From the passage below about cybercafes and gang violence, transcribe word for word the stretch from "The majority also" through "minority of members.".

* [Passage to read]
====
The majority also commit the logical error of generalization. Rather than confront the fact that only a small minority of cybercafe venues have *452experienced problems, they (illogically) leap to the idea that there is a “well-demonstrated” connection between cybercafes and gang-related violence. Sigh. They might as well say there is a “well-demonstrated” connection between homes and residential burglary, or, in Garden Grove at least, between Vietnamese restaurants and gang-related violence. To spell it out: The majority make the logical error of ascribing to all members of a class characteristics which apply to only a minority of members.
And that is not all. With today’s opinion, the majority additionally take a serious but unexamined step to approve an alarming trend in land use regulation, which is to fob off onto private citizens the governmental duty to provide police protection. The best one can say on this issue is that, by not seriously examining it, the majority leave it for another day (and hopefully better briefing).
====
* [Information supplied]

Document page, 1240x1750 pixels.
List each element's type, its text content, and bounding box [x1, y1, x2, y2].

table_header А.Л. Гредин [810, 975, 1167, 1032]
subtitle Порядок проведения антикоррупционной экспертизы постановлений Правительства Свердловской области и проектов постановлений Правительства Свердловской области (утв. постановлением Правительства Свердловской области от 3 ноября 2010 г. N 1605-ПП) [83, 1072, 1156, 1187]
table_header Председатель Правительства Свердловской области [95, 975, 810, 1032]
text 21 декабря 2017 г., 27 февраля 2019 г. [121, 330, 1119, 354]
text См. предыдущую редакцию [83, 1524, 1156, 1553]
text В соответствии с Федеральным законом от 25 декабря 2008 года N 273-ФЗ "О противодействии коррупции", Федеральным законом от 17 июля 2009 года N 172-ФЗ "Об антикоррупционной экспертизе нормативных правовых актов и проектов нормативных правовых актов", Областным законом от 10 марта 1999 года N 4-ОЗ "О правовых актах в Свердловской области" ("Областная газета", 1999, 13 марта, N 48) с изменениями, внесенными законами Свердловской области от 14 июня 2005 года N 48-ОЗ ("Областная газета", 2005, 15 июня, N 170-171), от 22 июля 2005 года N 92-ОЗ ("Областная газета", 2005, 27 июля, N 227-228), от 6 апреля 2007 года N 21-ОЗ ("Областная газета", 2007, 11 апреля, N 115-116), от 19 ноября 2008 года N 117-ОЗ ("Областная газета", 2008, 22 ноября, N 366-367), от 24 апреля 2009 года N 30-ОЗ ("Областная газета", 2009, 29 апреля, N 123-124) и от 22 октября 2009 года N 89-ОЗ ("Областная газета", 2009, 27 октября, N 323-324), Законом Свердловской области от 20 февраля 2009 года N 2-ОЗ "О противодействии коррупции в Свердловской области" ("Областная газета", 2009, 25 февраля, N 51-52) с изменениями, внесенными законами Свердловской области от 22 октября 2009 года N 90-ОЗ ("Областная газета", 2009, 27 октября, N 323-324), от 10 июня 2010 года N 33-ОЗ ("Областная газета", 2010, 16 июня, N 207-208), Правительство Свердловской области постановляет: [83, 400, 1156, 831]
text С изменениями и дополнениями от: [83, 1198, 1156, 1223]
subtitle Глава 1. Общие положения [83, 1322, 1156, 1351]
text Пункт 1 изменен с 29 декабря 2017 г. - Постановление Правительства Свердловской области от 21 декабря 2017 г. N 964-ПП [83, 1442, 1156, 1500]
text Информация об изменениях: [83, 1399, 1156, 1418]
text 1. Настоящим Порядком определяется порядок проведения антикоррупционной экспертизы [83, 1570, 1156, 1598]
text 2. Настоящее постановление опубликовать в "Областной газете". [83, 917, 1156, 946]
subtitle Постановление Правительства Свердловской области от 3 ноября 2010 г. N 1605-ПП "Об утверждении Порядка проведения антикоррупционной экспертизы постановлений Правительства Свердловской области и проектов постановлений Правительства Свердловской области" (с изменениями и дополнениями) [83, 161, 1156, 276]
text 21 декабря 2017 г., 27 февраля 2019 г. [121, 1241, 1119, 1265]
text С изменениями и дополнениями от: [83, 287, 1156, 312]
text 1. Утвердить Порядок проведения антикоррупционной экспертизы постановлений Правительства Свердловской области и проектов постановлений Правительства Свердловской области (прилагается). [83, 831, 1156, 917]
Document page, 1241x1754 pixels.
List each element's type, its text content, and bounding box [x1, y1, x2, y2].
====
* [Final answer]
The majority also commit the logical error of generalization. Rather than confront the fact that only a small minority of cybercafe venues have *452experienced problems, they (illogically) leap to the idea that there is a “well-demonstrated” connection between cybercafes and gang-related violence. Sigh. They might as well say there is a “well-demonstrated” connection between homes and residential burglary, or, in Garden Grove at least, between Vietnamese restaurants and gang-related violence. To spell it out: The majority make the logical error of ascribing to all members of a class characteristics which apply to only a minority of members.